Orphagen receives Rare Pediatric Disease Designation from FDA for pediatric adrenocortical carcinoma treatment

The U.S. Food and Drug Administration (FDA) has granted Rare Pediatric Disease Designation (RPDD) for Orphagen Pharmaceuticals’ OR-449 for the treatment of pediatric adrenocortical carcinoma (ACC).

OR-449 is a selective, first-in-class, potent and orally bioavailable small molecule antagonist to steroidogenic factor-1 (SF-1 or NR5A1), an orphan nuclear receptor and transcription factor that is essential for the growth and development of the adrenal gland. Orphagen is developing OR-449 for both the adult and pediatric forms of ACC as well as other cancers known to express a high level of SF-1.

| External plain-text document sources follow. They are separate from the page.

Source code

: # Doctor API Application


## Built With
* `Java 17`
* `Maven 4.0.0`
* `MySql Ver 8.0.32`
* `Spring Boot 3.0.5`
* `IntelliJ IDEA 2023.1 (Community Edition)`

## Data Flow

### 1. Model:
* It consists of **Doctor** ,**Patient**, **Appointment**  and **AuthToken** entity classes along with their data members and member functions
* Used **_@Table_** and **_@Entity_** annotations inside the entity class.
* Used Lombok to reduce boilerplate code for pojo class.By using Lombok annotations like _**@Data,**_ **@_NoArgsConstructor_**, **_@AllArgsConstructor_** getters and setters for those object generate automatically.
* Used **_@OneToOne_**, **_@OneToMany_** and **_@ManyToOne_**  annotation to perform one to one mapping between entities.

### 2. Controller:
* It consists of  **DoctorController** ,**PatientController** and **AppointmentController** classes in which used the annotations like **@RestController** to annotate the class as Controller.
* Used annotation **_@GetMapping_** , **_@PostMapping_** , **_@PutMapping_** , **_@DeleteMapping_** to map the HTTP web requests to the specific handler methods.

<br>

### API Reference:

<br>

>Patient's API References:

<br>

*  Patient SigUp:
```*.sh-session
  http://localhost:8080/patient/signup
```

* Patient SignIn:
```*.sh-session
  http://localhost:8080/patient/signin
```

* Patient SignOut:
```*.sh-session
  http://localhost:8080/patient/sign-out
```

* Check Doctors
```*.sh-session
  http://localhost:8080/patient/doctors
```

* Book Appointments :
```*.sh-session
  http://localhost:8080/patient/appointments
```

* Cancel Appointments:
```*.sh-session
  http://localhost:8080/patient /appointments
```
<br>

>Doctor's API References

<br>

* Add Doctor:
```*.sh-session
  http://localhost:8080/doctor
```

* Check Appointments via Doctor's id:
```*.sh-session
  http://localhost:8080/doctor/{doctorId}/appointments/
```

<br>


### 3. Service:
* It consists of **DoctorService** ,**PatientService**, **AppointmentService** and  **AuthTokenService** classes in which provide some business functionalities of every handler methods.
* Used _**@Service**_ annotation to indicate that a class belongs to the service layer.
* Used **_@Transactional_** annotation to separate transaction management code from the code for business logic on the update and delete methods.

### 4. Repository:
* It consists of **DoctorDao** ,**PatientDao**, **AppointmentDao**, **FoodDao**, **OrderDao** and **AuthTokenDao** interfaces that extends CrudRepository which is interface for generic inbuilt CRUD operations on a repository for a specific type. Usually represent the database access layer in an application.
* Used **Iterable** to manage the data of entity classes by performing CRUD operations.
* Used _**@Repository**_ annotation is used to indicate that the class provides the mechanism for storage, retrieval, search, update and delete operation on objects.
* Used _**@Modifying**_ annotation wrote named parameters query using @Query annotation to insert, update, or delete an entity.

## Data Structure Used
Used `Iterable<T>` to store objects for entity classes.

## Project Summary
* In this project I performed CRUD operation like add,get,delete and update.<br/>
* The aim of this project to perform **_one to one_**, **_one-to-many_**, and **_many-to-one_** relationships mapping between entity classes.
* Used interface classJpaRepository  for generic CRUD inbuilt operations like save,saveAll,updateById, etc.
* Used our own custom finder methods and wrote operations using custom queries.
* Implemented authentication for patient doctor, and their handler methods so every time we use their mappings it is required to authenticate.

“We are gratified that OR-449 has received an RPDD from the FDA. We currently plan to file an Investigational New Drug (IND) application with the FDA later this year to support initiation of a Phase 1 clinical trial,” said Orphagen CEO, Scott Thacher, Ph.D. “We speak to clinicians regularly who remind us of the urgent need for an improved therapy for patients with ACC, and this drives our commitment to the clinical development of OR-449, our first internal program to reach this stage.”

ACC is a rare and aggressive cancer of the adrenal gland. Surgical removal of an affected adrenal gland is effective treatment if the tumor has not metastasized. Once an ACC tumor becomes metastatic, as it does for most patients, it is difficult to control and five-year survival in both adult and pediatric patients with metastatic disease is low, about 10-20%.

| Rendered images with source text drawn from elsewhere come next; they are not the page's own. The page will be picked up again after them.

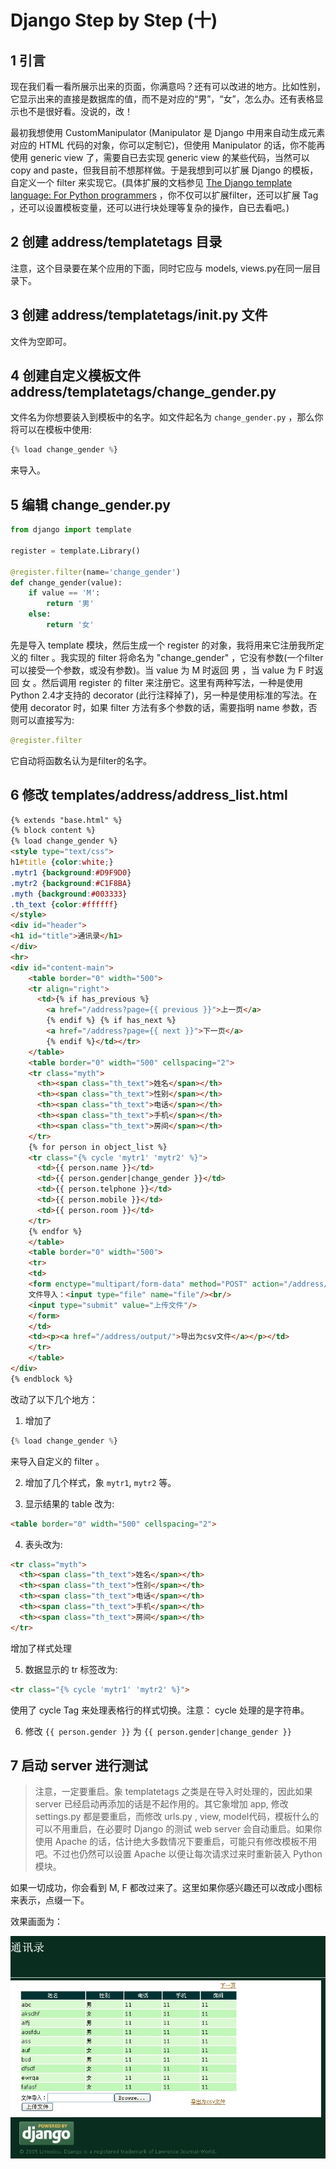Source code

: # Django Step by Step (十)

## 1 引言

现在我们看一看所展示出来的页面，你满意吗？还有可以改进的地方。比如性别，它显示出来的直接是数据库的值，而不是对应的“男”，“女”，怎么办。还有表格显示也不是很好看。没说的，改！

最初我想使用 CustomManipulator (Manipulator 是 Django 中用来自动生成元素对应的 HTML 代码的对象，你可以定制它)，但使用 Manipulator 的话，你不能再使用 generic view 了，需要自已去实现 generic view 的某些代码，当然可以 copy and paste，但我目前不想那样做。于是我想到可以扩展 Django 的模板，自定义一个 filter 来实现它。(具体扩展的文档参见 [The Django template language: For Python programmers](https://docs.djangoproject.com/en/2.0/ref/templates/api/) ，你不仅可以扩展filter，还可以扩展 Tag ，还可以设置模板变量，还可以进行块处理等复杂的操作，自已去看吧。)

## 2 创建 address/templatetags 目录

注意，这个目录要在某个应用的下面，同时它应与 models, views.py在同一层目录下。

## 3 创建 address/templatetags/__init__.py 文件

文件为空即可。

## 4 创建自定义模板文件 address/templatetags/change_gender.py

文件名为你想要装入到模板中的名字。如文件起名为 `change_gender.py` ，那么你将可以在模板中使用:

```python
{% load change_gender %}
```

来导入。

## 5 编辑 change_gender.py

```python
from django import template

register = template.Library()

@register.filter(name='change_gender')
def change_gender(value):
    if value == 'M':
        return '男'
    else:
        return '女'
```

先是导入 template 模块，然后生成一个 register 的对象，我将用来它注册我所定义的 filter 。我实现的 filter 将命名为 "change_gender" ，它没有参数(一个filter可以接受一个参数，或没有参数)。当 value 为 M 时返回 男 ，当 value 为 F 时返回 女 。然后调用 register 的 filter 来注册它。这里有两种写法，一种是使用 Python 2.4才支持的 decorator (此行注释掉了)，另一种是使用标准的写法。在使用 decorator 时，如果 filter 方法有多个参数的话，需要指明 name 参数，否则可以直接写为:

```python
@register.filter
```

它自动将函数名认为是filter的名字。

## 6 修改 templates/address/address_list.html

```html
{% extends "base.html" %}
{% block content %}
{% load change_gender %}
<style type="text/css">
h1#title {color:white;}
.mytr1 {background:#D9F9D0}
.mytr2 {background:#C1F8BA}
.myth {background:#003333}
.th_text {color:#ffffff}
</style>
<div id="header">
<h1 id="title">通讯录</h1>
</div>
<hr>
<div id="content-main">
    <table border="0" width="500">
    <tr align="right">
      <td>{% if has_previous %}
        <a href="/address?page={{ previous }}">上一页</a>
        {% endif %} {% if has_next %}
        <a href="/address?page={{ next }}">下一页</a>
        {% endif %}</td></tr>
    </table>
    <table border="0" width="500" cellspacing="2">
    <tr class="myth">
      <th><span class="th_text">姓名</span></th>
      <th><span class="th_text">性别</span></th>
      <th><span class="th_text">电话</span></th>
      <th><span class="th_text">手机</span></th>
      <th><span class="th_text">房间</span></th>
    </tr>
    {% for person in object_list %}
    <tr class="{% cycle 'mytr1' 'mytr2' %}">
      <td>{{ person.name }}</td>
      <td>{{ person.gender|change_gender }}</td>
      <td>{{ person.telphone }}</td>
      <td>{{ person.mobile }}</td>
      <td>{{ person.room }}</td>
    </tr>
    {% endfor %}
    </table>
    <table border="0" width="500">
    <tr>
    <td>
    <form enctype="multipart/form-data" method="POST" action="/address/upload/">
    文件导入：<input type="file" name="file"/><br/>
    <input type="submit" value="上传文件"/>
    </form>
    </td>
    <td><p><a href="/address/output/">导出为csv文件</a></p></td>
    </tr>
    </table>
</div>
{% endblock %}
```

改动了以下几个地方：

1. 增加了  

```python
{% load change_gender %}
```

来导入自定义的 filter 。

2. 增加了几个样式，象 `mytr1`, `mytr2` 等。

3. 显示结果的 table 改为:

```html
<table border="0" width="500" cellspacing="2">
```

4. 表头改为:

```html
<tr class="myth">
  <th><span class="th_text">姓名</span></th>
  <th><span class="th_text">性别</span></th>
  <th><span class="th_text">电话</span></th>
  <th><span class="th_text">手机</span></th>
  <th><span class="th_text">房间</span></th>
</tr>
```

增加了样式处理

5. 数据显示的 tr 标签改为:

```html
<tr class="{% cycle 'mytr1' 'mytr2' %}">
```

使用了 cycle Tag 来处理表格行的样式切换。注意： cycle 处理的是字符串。

6. 修改 `{{ person.gender }}` 为 `{{ person.gender|change_gender }}`

## 7 启动 server 进行测试

> 注意，一定要重启。象 templatetags 之类是在导入时处理的，因此如果 server 已经启动再添加的话是不起作用的。其它象增加 app, 修改 settings.py 都是要重启，而修改 urls.py , view, model代码，模板什么的可以不用重启，在必要时 Django 的测试 web server 会自动重启。如果你使用 Apache 的话，估计绝大多数情况下要重启，可能只有修改模板不用吧。不过也仍然可以设置 Apache 以便让每次请求过来时重新装入 Python 模块。

如果一切成功，你会看到 M, F 都改过来了。这里如果你感兴趣还可以改成小图标来表示，点缀一下。

效果画面为：

![](./chapter1001.png)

The estimated annual incidence of ACC in the U.S. is 600 patients/year. In clinical practice, SF-1 is widely used as a marker for ACC, and it is recognized as a potential therapeutic target for both adult and pediatric ACC. SF-1 is commonly amplified at the gene level in pediatric ACC, and SF-1 is recognized as a cell lineage marker in the FDA’s Pediatric Cancer Target List.